> [Goal of the exercise] Every record needs to come back as written, except for the pictures.
[Task input Boundary: Start]
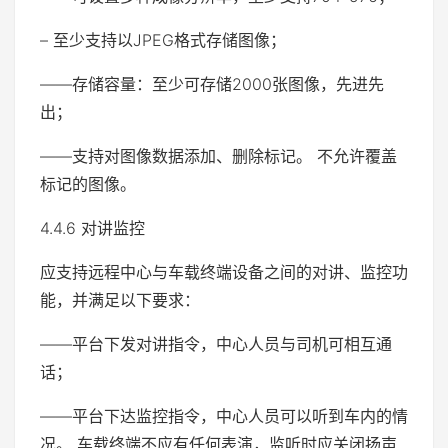
– 至少支持以JPEG格式存储图像；
——存储容量：至少可存储2000张图像，先进先
出；
——支持对图像数据添加、删除标记。 不允许覆盖
标记的图像。
4.4.6 对讲监控
应支持远程中心与车载终端设备之间的对讲、监控功
能，并满足以下要求：
——平台下发对讲指令，中心人员与司机可相互通
话；
——平台下达监控指令，中心人员可以听到车内的情
况。 车载终端不应有任何表演，监听时应关闭扬声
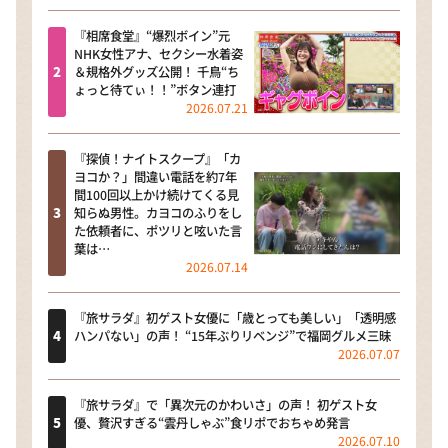
『相席食堂』“爆烈ボイン”元
NHK女性アナ、セクシー水着姿
＆規格外グッズ公開！ 千鳥“ち
ょっと待てぃ！！”ボタン連打
2026.07.21
『探偵！ナイトスクープ』「カ
ヨコか？」間違い電話を約7年
間100回以上かけ続けてくる見
知らぬ男性。カヨコのふりをし
た依頼者に、ポツリと呟いた言
葉は…
2026.07.14
『旅サラダ』初ゲスト女優に「歳とっても美しい」「透明感
ハンパない」の声！ “15年ぶりリベンジ”で福岡グルメ三昧
2026.07.07
『旅サラダ』で「異次元のかわいさ」の声！ 初ゲスト女
優、贅沢すぎる“雲丹しゃぶ”食リポでおちゃめ発言
2026.07.10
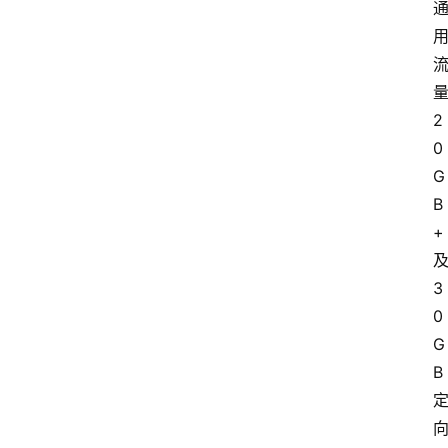
2
0
G
B
+
3
0
G
B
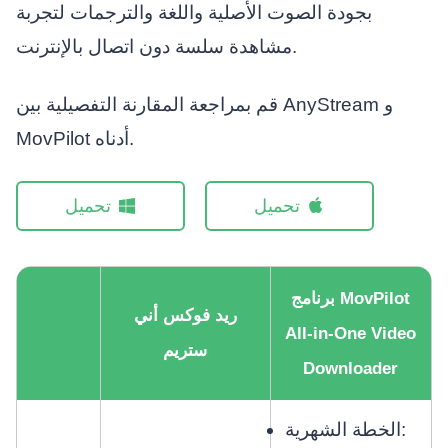
بجودة الصوت الأصلية واللغة والترجمات لتجربة
مشاهدة سلسة دون اتصال بالإنترنت.
قم بمراجعة المقارنة التفصيلية بين AnyStream و
MovPilot أدناه.
تحميل
تحميل
برنامج MovPilot
ريد فوكس أني
All-in-One Video
ستريم
Downloader
الخطة الشهرية:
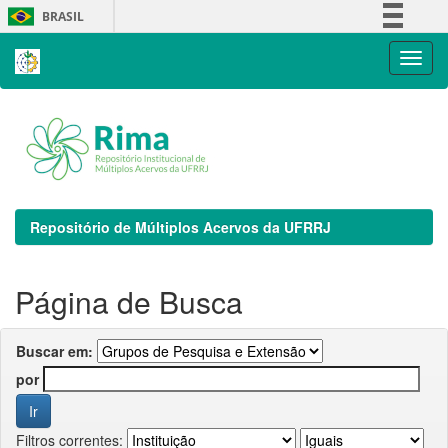
Skip
BRASIL
navigation
Simplifique!
Comunica BR
Participe
Acesso à informação
Legislação
Canais
Repositório de Múltiplos Acervos da UFRRJ
Página de Busca
Buscar em:
por
Filtros correntes:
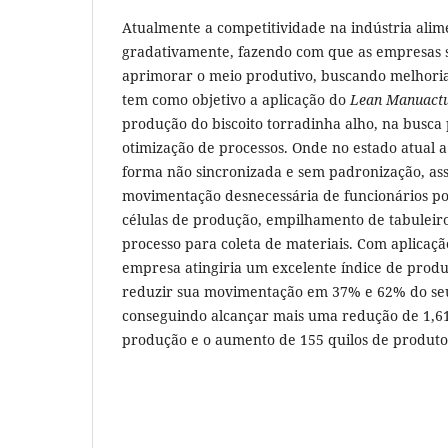
Atualmente a competitividade na indústria ali
gradativamente, fazendo com que as empresas 
aprimorar o meio produtivo, buscando melhoria
tem como objetivo a aplicação do
Lean Manuactu
produção do biscoito torradinha alho, na busca
otimização de processos. Onde no estado atual 
forma não sincronizada e sem padronização, as
movimentação desnecessária de funcionários po
células de produção, empilhamento de tabuleiro
processo para coleta de materiais. Com aplicaç
empresa atingiria um excelente índice de produ
reduzir sua movimentação em 37% e 62% do seu 
conseguindo alcançar mais uma redução de 1,61
produção e o aumento de 155 quilos de produto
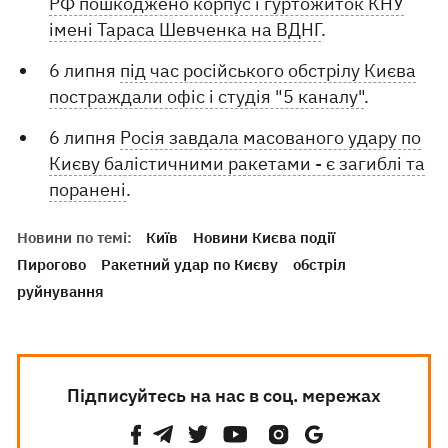
РФ пошкоджено корпус і гуртожиток КНУ
імені Тараса Шевченка на ВДНГ
.
6 липня
під час російського обстрілу Києва
постраждали офіс і студія "5 каналу"
.
6 липня
Росія завдала масованого удару по
Києву балістичними ракетами - є загиблі та
поранені
.
Новини по темі:
Київ
Новини Києва події
Пирогово
Ракетний удар по Києву
обстріл
руйнування
Підписуйтесь на нас в соц. мережах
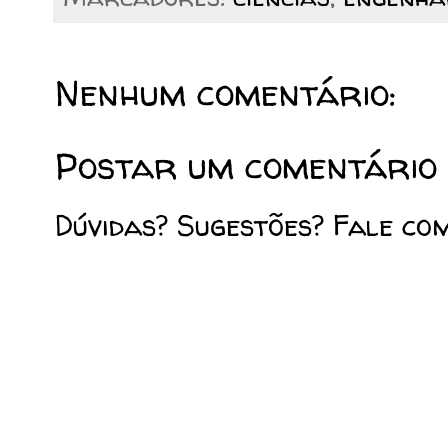
Nenhum comentário:
Postar um comentário
Dúvidas? Sugestões? Fale co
[Task input Boundary: End]
> [Worked solution]
– 至少支持以JPEG格式存储图像；
——存储容量：至少可存储2000张图像，先进先
出；
——支持对图像数据添加、删除标记。 不允许覆盖
标记的图像。
4.4.6 对讲监控
应支持远程中心与车载终端设备之间的对讲、监控功
能，并满足以下要求：
——平台下发对讲指令，中心人员与司机可相互通
话；
——平台下达监控指令，中心人员可以听到车内的情
况。 车载终端不应有任何表演，监听时应关闭扬声
『相席食堂』“爆烈ボイン”元
NHK女性アナ、セクシー水着姿
＆規格外グッズ公開！ 千鳥“ち
ょっと待てぃ！！”ボタン連打
2026.07.21
『探偵！ナイトスクープ』「カ
ヨコか？」間違い電話を約7年
間100回以上かけ続けてくる見
知らぬ男性。カヨコのふりをし
た依頼者に、ポツリと呟いた言
葉は…
2026.07.14
『旅サラダ』初ゲスト女優に「歳とっても美しい」「透明感
ハンパない」の声！ “15年ぶりリベンジ”で福岡グルメ三昧
2026.07.07
『旅サラダ』で「異次元のかわいさ」の声！ 初ゲスト女
優、贅沢すぎる“雲丹しゃぶ”食リポでおちゃめ発言
2026.07.10
2
0
G
B
+
3
0
G
B
بجودة الصوت الأصلية واللغة والترجمات لتجربة
مشاهدة سلسة دون اتصال بالإنترنت.
قم بمراجعة المقارنة التفصيلية بين AnyStream و
MovPilot أدناه.
تحميل
تحميل
برنامج MovPilot
ريد فوكس أني
All-in-One Video
ستريم
Downloader
الخطة الشهرية:
Skip
BRASIL
navigation
Simplifique!
Comunica BR
Participe
Acesso à informação
Legislação
Canais
Repositório de Múltiplos Acervos da UFRRJ
Página de Busca
Buscar em:
por
Filtros correntes:
Atualmente a competitividade na indústria ali
gradativamente, fazendo com que as empresas 
aprimorar o meio produtivo, buscando melhoria
tem como objetivo a aplicação do
Lean Manuactu
produção do biscoito torradinha alho, na busca
otimização de processos. Onde no estado atual 
forma não sincronizada e sem padronização, as
movimentação desnecessária de funcionários po
células de produção, empilhamento de tabuleiro
processo para coleta de materiais. Com aplicaç
empresa atingiria um excelente índice de produ
reduzir sua movimentação em 37% e 62% do seu 
conseguindo alcançar mais uma redução de 1,61
produção e o aumento de 155 quilos de produto
РФ пошкоджено корпус і гуртожиток КНУ
імені Тараса Шевченка на ВДНГ
.
6 липня
під час російського обстрілу Києва
постраждали офіс і студія "5 каналу"
.
6 липня
Росія завдала масованого удару по
Києву балістичними ракетами - є загиблі та
поранені
.
Новини по темі:
Київ
Новини Києва події
Пирогово
Ракетний удар по Києву
обстріл
руйнування
Підписуйтесь на нас в соц. мережах
Nenhum comentário:
Postar um comentário
Dúvidas? Sugestões? Fale co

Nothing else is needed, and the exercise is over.